The violence at Rikers Island, both directed at inmates and directed at correctional officers, is tragic and deeply concerning. Like many people, I agree that a more humane culture in Rikers Island is sorely needed.
I am concerned about some of the issues raised in general about thinking about whether someone would be a good correctional officer based on socioeconomic, ethnic, gang affiliation or criminal history backgrounds, etc. People need to be evaluated individually to determine their ability to work effectively with people in jail, rather than through a lens of group affiliation.
I don’t think that anyone is really trying to frame this in terms of group affiliation. I believe people are working hard to create some peace and safety by finding explanations for a chaotic situation. However, I think some of the language related to groups can sometimes be misconstrued and this is unhelpful. Clearly, there is nothing inherently violent or non-violent, humane or inhumane about any particular group. Someone with a higher education level can be violent, while someone with a lower education level can be a huge force for compassion and goodness.

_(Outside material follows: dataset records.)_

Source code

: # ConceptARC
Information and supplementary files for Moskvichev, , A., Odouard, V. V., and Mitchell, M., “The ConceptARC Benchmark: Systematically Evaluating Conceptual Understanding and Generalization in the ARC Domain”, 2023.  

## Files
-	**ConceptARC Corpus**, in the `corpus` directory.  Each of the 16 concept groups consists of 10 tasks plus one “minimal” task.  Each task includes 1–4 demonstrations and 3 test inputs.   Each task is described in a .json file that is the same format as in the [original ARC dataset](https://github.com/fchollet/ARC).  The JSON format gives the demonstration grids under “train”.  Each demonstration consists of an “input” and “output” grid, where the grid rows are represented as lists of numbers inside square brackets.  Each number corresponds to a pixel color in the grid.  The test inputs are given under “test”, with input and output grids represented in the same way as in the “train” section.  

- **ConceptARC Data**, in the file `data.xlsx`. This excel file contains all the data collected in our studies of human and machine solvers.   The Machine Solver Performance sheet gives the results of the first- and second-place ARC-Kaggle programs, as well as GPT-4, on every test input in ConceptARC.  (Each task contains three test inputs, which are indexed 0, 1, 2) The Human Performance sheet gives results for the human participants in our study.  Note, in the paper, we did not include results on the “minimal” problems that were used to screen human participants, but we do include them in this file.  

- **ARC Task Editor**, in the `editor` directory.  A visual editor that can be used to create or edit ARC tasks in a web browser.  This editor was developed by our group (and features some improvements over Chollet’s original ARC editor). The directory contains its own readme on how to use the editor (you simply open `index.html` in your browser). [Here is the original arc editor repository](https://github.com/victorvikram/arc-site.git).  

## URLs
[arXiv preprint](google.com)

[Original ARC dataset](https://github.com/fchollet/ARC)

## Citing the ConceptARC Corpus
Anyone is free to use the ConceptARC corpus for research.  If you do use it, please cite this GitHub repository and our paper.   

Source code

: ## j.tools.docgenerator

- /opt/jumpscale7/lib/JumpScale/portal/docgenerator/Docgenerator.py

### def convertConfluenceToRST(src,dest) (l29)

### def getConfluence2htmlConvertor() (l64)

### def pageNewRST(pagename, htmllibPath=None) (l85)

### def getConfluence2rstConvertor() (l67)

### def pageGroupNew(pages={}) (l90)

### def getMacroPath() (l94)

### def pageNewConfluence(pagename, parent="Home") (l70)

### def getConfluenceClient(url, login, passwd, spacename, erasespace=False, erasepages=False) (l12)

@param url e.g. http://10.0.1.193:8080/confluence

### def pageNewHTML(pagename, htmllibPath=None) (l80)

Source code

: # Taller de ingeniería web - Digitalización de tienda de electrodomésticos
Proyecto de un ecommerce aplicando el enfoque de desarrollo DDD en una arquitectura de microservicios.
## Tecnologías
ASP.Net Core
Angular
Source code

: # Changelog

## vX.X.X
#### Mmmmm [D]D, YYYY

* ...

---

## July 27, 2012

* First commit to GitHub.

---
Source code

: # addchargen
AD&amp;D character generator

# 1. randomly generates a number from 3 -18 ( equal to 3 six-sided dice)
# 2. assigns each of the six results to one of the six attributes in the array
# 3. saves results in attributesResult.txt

Someone with no prior gang affiliation may relate poorly to people in jail, while someone who was previously in a gang may be one of the greatest forces for healing and reconciliation within an institution. Someone with a low socioeconomic status can be a tremendous force for insight and change, etc.
But I agree that bringing in more diversity in terms of correctional staff backgrounds is a great idea. More diversity of backgrounds and perspectives may stir up lots of positive new ways of thinking among everyone.
Clearly there are a whole host of issues at Rikers. Both people who are living there as inmates and people who are correctional staff there have been seriously hurt. This is horrific and awful for both groups. Figuring out how to create a culture of compassion, healing and peace at Rikers Island is going to be challenging, but we need a process that evaluates and sees each person individually. That said, it is inspiring that so much effort is being put into making Rikers a more peaceful place.